Juliet B, 67 years old.
My MPN was diagnosed in 2020 through the results of blood tests. My GP had seen that my platelet levels were very high, and combined with my fatigue, he decided he would request further investigation and referral to a haematologist. I was relieved when my MPN (ET) was diagnosed, and that all the health problems I had been experiencing were a result of the ET.
I wasn’t shocked, angry or upset, just very sad that my life would change.
Because of covid, I was on my own at my initial diagnosis, and apart from regular blood tests, my MPN is managed by telephone appointments. As a result, it can be difficult not to feel just a hospital number.
I found a buddy through MPN Voice for emotional support which helps a good deal. We speak every month, and it’s been useful and comforting for each other.
Because of my extreme mental and physical fatigue, I have engaged the help of a support worker who comes regularly to help me with bills, paperwork, and IT issues. I felt frightened and bewildered for a few months after my diagnosis, and we were still in covid lockdown, so I spoke to my sister (a breast cancer survivor) every day on FaceTime, and spoke to friends from church, who also did my shopping for me.
I walk with a stick for confidence, and pace my weeks and plan what I do carefully. I ask friends for lifts for longer trips to appointments, I eat sensibly, and rest when my body tells me to. I try to have a routine for getting up and going to bed at the same time, and since I live alone, this doesn’t impact on anyone else! Some people, such as my parents, haven’t really grasped what I have and because I look well, it’s difficult not to feel a fraud. There are some friends who have ignored me completely, but that says more about them and how they respond to cancer, and I haven’t taken it personally.

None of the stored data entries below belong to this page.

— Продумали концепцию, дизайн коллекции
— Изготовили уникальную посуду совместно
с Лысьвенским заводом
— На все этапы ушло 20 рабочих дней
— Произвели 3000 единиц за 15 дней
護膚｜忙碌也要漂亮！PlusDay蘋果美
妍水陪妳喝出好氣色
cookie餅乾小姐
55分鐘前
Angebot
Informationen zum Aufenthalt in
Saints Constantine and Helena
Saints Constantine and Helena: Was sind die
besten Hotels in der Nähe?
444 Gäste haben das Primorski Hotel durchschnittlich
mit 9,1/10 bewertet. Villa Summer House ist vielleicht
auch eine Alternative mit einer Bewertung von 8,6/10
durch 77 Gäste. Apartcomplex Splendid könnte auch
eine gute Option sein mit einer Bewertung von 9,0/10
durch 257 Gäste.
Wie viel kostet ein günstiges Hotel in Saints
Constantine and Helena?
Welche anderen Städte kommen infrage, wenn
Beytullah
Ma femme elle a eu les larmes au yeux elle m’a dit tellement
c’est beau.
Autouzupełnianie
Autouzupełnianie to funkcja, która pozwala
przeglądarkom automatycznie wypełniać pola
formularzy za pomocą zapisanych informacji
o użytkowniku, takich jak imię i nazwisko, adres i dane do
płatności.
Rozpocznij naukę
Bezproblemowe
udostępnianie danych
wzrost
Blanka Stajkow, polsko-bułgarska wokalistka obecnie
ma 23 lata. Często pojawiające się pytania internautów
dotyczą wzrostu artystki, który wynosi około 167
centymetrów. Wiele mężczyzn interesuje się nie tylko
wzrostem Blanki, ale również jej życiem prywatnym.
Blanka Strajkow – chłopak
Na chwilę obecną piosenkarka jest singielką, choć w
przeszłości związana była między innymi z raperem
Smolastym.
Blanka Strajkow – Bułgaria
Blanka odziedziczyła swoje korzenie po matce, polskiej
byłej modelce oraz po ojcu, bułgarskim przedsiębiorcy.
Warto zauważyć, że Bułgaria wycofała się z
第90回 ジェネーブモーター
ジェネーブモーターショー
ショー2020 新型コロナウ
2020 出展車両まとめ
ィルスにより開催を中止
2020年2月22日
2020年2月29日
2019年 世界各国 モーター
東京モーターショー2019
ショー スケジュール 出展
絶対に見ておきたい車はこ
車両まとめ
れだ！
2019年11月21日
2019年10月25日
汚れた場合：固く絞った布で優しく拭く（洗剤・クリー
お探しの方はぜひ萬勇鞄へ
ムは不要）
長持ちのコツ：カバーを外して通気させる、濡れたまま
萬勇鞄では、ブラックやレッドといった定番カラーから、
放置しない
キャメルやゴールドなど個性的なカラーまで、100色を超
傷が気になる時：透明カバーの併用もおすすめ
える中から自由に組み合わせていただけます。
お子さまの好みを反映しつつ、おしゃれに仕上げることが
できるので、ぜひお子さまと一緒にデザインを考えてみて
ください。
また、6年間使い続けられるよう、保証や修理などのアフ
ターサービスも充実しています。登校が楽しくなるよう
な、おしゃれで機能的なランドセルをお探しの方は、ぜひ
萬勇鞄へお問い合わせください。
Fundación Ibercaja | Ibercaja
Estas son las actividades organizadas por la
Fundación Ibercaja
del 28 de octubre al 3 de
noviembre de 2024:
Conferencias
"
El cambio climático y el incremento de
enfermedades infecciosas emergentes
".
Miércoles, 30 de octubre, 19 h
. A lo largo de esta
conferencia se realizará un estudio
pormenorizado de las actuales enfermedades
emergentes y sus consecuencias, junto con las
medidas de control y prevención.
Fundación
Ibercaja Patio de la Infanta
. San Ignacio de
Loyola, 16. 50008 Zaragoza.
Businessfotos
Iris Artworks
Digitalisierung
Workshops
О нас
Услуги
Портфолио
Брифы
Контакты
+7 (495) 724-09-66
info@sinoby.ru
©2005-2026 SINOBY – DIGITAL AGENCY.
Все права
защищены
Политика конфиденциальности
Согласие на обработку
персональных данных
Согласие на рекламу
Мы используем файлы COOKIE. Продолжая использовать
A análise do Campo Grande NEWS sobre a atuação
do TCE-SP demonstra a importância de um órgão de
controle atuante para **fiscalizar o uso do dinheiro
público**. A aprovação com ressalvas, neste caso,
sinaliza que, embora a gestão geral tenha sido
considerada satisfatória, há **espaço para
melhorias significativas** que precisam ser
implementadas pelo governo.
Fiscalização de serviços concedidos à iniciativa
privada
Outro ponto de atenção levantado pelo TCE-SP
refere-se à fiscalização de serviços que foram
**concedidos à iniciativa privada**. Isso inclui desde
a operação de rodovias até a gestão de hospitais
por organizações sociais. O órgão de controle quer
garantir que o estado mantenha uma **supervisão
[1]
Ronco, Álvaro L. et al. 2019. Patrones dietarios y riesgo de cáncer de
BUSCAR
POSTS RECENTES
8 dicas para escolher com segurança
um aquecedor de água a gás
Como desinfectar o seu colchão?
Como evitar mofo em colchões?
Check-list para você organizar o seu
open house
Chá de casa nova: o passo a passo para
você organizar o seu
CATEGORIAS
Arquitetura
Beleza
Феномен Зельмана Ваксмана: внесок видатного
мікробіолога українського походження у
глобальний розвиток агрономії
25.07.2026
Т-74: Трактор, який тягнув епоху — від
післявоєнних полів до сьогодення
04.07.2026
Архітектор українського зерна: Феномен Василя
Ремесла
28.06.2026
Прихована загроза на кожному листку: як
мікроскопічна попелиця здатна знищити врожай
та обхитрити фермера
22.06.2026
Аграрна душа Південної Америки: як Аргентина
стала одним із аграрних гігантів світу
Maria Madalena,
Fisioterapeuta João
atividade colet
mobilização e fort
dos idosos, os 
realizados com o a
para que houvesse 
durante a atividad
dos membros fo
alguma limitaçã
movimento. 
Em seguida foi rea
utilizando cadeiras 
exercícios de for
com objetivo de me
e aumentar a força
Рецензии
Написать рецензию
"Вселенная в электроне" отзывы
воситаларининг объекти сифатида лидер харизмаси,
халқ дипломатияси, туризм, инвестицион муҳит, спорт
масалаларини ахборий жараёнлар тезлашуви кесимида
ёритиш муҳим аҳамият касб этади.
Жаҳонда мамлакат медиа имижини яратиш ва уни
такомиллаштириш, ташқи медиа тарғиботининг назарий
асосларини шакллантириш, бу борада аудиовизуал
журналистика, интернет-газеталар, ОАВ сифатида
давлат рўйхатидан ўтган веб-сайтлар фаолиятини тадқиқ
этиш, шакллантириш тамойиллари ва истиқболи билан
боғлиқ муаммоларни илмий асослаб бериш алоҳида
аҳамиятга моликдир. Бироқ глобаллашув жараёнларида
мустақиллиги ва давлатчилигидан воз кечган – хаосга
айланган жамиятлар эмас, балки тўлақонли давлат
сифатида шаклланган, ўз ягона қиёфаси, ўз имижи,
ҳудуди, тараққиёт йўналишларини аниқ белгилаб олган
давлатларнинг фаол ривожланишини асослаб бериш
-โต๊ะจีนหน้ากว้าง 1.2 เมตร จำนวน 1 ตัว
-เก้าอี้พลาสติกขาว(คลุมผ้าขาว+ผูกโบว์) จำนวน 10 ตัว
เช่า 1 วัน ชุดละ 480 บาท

My advice to anyone living with an MPN is to explain to friends and family that there are changes that have to be adapted to and that fatigue in particular dictates the patient’s ability to do as much as they could previously. And keep the explanation of the MPN simple if they ask what it is! Other advice would be to keep your hospital numbers with you at all times, try to build a relationship by email with a Macmillan Cancer Support worker if you can, and read as much as you can on the subject but stick to trusted organisations like MPN Voice or Blood Cancer UK.